Säumige Prämienzahler

Ärzte-Präsident Iselin: «Schwarze Liste ist eine Darstellung des Elends»

Hans-Ulrich Iselin, Präsident des Aargauer Ärzteverbands, glaubt nicht an die schwarze Liste.

Hans-Ulrich Iselin, Präsident des Aargauer Ärzteverbands, glaubt nicht an die schwarze Liste.

Hans-Ulrich Iselin, Präsident Aargauer Ärzteverband, glaubt nicht an die Wirkung der schwarzen Liste. Er wolle in erster Linie wissen, ob er es mit einem System-Schmarotzer zu tun habe oder mit jemandem in echten Problemen.

Die Liste mit den säumigen Prämienzahlern ist für Hans-Ulrich Iselin, den Präsidenten des Aargauer Ärzteverbands, in erster Linie eine «Darstellung des Elends». Ob sie hingegen auch zur Lösung des Problems mangelnder Zahlungsmoral beiträgt, das bezweifelt er stark.

Für frei praktizierende Ärzte sei es ohnehin von untergeordneter Bedeutung, ob ein Patient bei seiner Krankenkasse in der Kreide steht, denn sie würden in der Regel nach dem Prinzip des «Tiers garant» arbeiten: Der Arzt stellt seine Behandlung dem Patienten in Rechnung, der bekommt die Kosten von seiner Krankenkasse rückvergütet. Oder eben nicht, wenn er die Prämien nicht bezahlt hat und auf der schwarzen Liste steht. Schuldner ist aber immer der Patient, für den Arzt ändert sich im Prinzip am unternehmerischen Risiko nichts.

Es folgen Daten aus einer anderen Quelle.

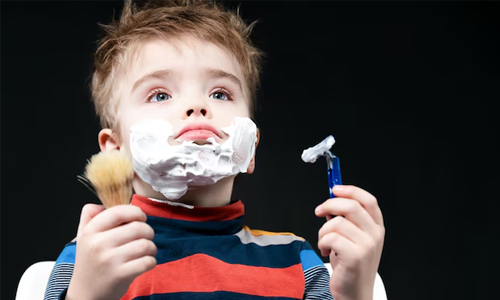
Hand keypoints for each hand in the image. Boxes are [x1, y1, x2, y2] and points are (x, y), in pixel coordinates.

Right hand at [66, 204, 156, 299]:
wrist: (86, 293)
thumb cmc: (90, 262)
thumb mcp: (83, 236)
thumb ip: (89, 216)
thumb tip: (100, 203)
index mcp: (90, 231)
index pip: (119, 212)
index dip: (136, 212)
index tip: (141, 217)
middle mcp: (99, 244)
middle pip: (138, 227)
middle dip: (148, 231)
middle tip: (145, 237)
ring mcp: (110, 260)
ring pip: (145, 244)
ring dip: (151, 247)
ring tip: (146, 251)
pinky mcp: (120, 275)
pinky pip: (147, 261)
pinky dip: (151, 261)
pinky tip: (145, 262)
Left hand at [315, 185, 384, 299]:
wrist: (355, 293)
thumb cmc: (350, 265)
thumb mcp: (353, 239)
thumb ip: (346, 220)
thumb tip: (331, 203)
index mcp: (376, 227)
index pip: (368, 200)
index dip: (350, 190)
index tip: (334, 189)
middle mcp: (375, 235)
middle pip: (351, 206)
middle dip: (330, 204)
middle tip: (319, 211)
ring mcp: (367, 246)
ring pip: (336, 222)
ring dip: (323, 231)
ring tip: (324, 242)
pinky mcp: (355, 256)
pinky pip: (331, 237)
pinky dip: (322, 242)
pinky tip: (325, 251)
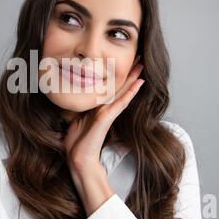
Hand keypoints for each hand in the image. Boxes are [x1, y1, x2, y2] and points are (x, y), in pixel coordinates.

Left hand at [64, 55, 144, 173]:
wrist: (79, 158)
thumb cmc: (77, 141)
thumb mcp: (77, 118)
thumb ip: (83, 108)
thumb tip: (77, 97)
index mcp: (99, 108)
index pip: (112, 89)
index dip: (120, 77)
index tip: (126, 64)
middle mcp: (106, 109)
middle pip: (121, 88)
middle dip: (130, 74)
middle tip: (140, 60)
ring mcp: (107, 114)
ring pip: (123, 92)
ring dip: (132, 79)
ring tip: (141, 67)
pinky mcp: (106, 118)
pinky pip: (120, 102)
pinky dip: (129, 92)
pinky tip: (137, 83)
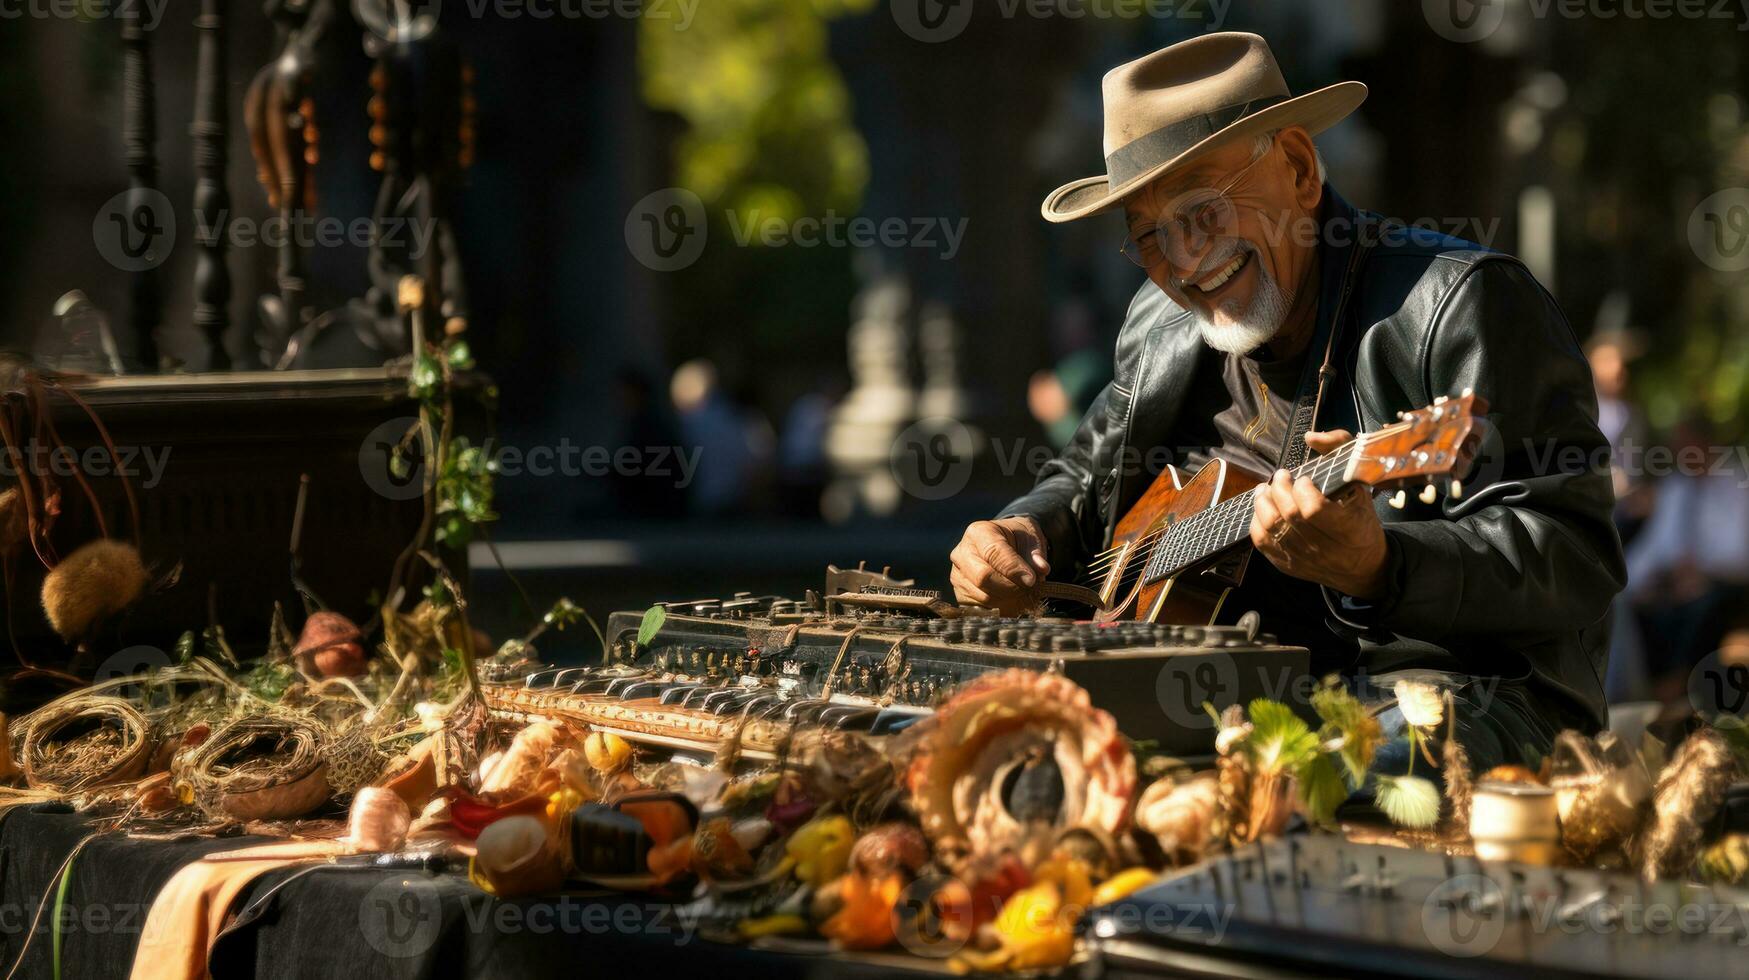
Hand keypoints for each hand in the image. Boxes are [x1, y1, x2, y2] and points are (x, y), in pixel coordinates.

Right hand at [951, 517, 1050, 614]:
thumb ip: (1035, 553)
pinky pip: (981, 608)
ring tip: (1022, 592)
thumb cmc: (1016, 540)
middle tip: (1029, 588)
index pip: (993, 553)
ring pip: (983, 596)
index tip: (1032, 580)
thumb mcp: (1030, 538)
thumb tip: (1041, 568)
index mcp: (978, 532)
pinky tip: (1011, 599)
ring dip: (1008, 599)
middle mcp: (962, 553)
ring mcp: (958, 575)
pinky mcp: (960, 593)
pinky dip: (1000, 608)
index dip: (1014, 569)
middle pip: (983, 577)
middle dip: (1011, 587)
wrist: (1004, 545)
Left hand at [1249, 430, 1390, 598]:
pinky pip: (1263, 543)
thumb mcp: (1362, 482)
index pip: (1314, 509)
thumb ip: (1341, 450)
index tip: (1304, 479)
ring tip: (1266, 488)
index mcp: (1348, 529)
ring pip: (1272, 528)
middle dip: (1279, 489)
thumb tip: (1310, 437)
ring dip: (1263, 502)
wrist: (1363, 565)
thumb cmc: (1361, 518)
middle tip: (1282, 476)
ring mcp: (1305, 560)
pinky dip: (1257, 521)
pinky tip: (1263, 508)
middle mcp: (1325, 548)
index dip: (1302, 489)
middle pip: (1289, 516)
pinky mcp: (1288, 566)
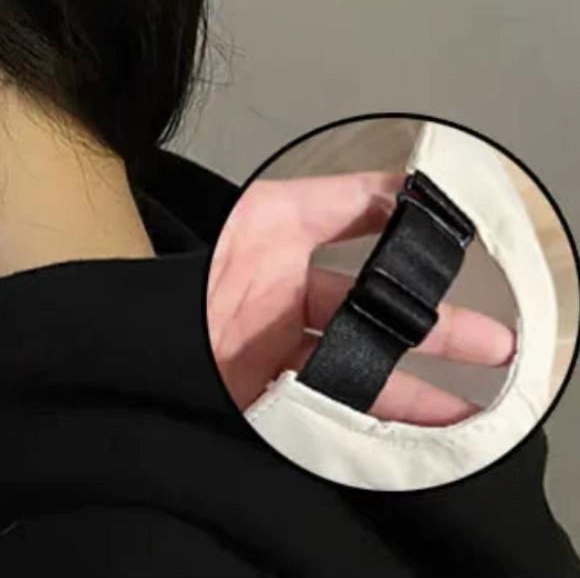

Vor Ausfällen nicht gefeit

Es gebe auch Patienten, die ihre Prämien bezahlen und die Rückvergütung der Krankenkasse einstreichen, die Arztrechnung aber trotzdem nicht bezahlen, so Iselin. In solchen Fällen nützt dem Arzt die schwarze Liste nichts.

Der Arzt merke schnell einmal, ob er es mit jemandem zu tun hat, der seinen Verpflichtungen nachkommt oder nicht. Es ist dann seine Entscheidung, einen Patienten abzuweisen oder bei jemandem mit echten finanziellen Problemen zum Beispiel zum Vornherein eine Ratenzahlung zu vereinbaren.

Für Iselin ein liberales, funktionierendes System, bei dem das (finanzielle) Verhältnis zwischen Arzt und Patient letztlich kein anderes ist als bei irgendeinem Gewerbetreibenden zu seinen Kunden. «Mich interessiert, ob ich es mit einem Schmarotzer des Systems zu tun habe oder mit jemandem in echten Problemen. Ich weiss nicht, ob die schwarze Liste das zeigt», so Iselin. Für ihn wäre es deshalb eigentlich am besten, wenn erstens alle frei praktizierenden Ärzte und zweitens sogar auch die Spitäler nach dem System des «Tiers garant» arbeiten würden.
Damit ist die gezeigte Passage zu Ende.